Les avocats s’affolent dans leur coin puis travaillent ensemble pour soulever la nullité de la procédure. Le juge d’instruction a été saisi pour des infractions liées à la législation sur les étrangers (séjour irrégulier, aide au séjour irrégulier), pour faux et usage de faux et pour délit d’atteinte à la dignité de personnes dépendantes. Il a pris une commission rogatoire à l’objet particulièrement large, véritable blancseing donné à la police pour pénétrer dans le foyer et y faire… ce qu’elle veut. Mais, surtout, les faits révèlent qu’il n’y a jamais eu intention d’engager des poursuites pénales, juste d’arrêter des sans-papiers et de prendre à leur encontre des arrêtés de reconduite à la frontière. Bref, on a utilisé une compétence, celle du magistrat instructeur, et une procédure, de nature pénale, pour mener une opération de police administrative. L’enjeu est donc de taille pour les avocats : parvenir à démontrer l’illégalité de cette procédure, certes pour obtenir la remise en liberté des étrangers retenus, mais surtout pour empêcher que des opérations de ce type puissent à nouveau avoir lieu.
14 heures. Dans la « grande salle », l’audience commence. Le JLD rappelle son rôle, celui d’examiner la procédure d’interpellation et de garde à vue et de statuer sur la prolongation du placement en rétention (au vu des garanties de représentation de l’étranger). Côté avocats de la préfecture, c’est le « patron » qui s’occupera de la première affaire. Tout le monde a compris l’importance de ce premier dossier ; la salle est donc silencieuse. Seule une poignée de personnes assises au fond de la salle commentent un peu fort les arguments développés devant le juge. Ce dernier se retire pour délibérer, en même temps que l’autre magistrat statuant à l’écart dans une salle plus petite. 80 dossiers sont prévus au programme de la journée (et de la nuit).

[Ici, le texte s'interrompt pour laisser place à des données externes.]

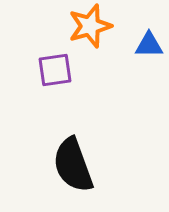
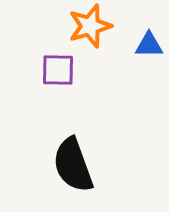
purple square: moved 3 px right; rotated 9 degrees clockwise
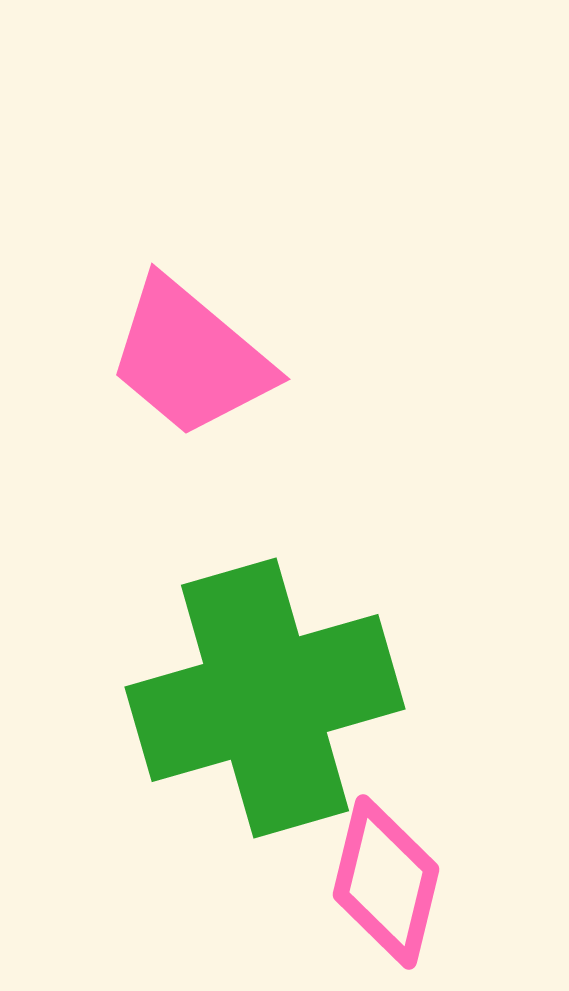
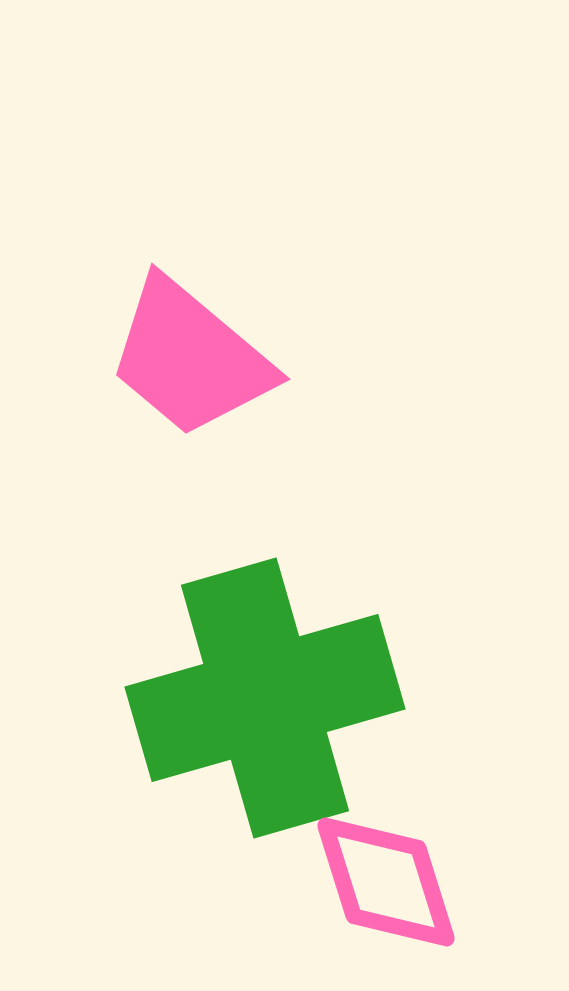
pink diamond: rotated 31 degrees counterclockwise
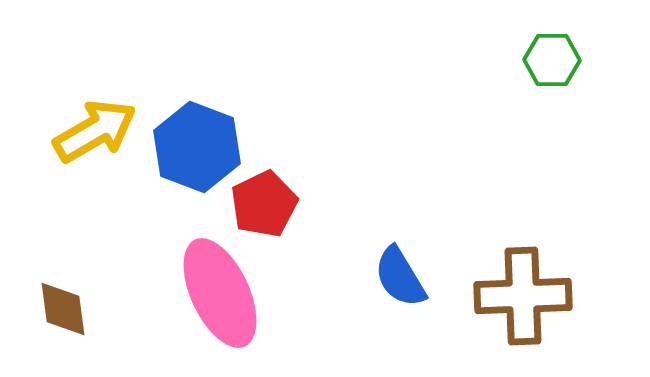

L’attente est longue. On com prend que « ceux du fond » sont des policiers des renseignements généraux. Ils prennent des notes et discutent de la procédure utilisée. Dans la petite salle, le JLD est revenu. Une avocate vient donner des nouvelles : la procédure a été annulée… mais sur un point technique qui ne pourra pas être invoqué pareillement dans tous les dossiers. Les avocats de la préfecture s’activent, ont la mine triste. Du coup, le public croit à la remise en liberté des personnes. Surtout qu’à Melun et à Rouen, les procédures ont été annulées. On sait toutefois déjà que ce n’est pas sur le point central : le détournement de procédure. Pourtant « les 9 » poursuivis pour aide au séjour irrégulier et atteinte à la dignité ont été libérés en raison de l’absence de charges pesant sur eux. C’est bien la preuve que… Le temps qui s’écoule tend à réduire cet optimisme.
17 h 40. Le JLD revient. Il rappelle qu’il ne peut statuer sur la situation personnelle des personnes, comme pour s’excuser de la décision qu’il va rendre. Il est aisé de comprendre que l’utilisation de la commission rogatoire pour aller arrêter des sans-papiers dans un foyer ne sera pas remise en cause. « L’exception de nullité de la procédure est rejetée » ; « la prolongation de la rétention administrative est ordonnée ». La salle est demeurée muette. Juste une petite voix : « Tout ce temps de délibéré pour ça ! »
Certes, et c’est tant mieux, des étrangers auront été remis en liberté et des arrêtés de reconduite à la frontière annulés par le juge administratif, mais le détournement de procédure, lui, n’a pas été reconnu par la justice, pourtant instrumentalisée dans cette affaire. À moins que la Cour de cassation, saisie d’un pourvoi, trouve matière à redire.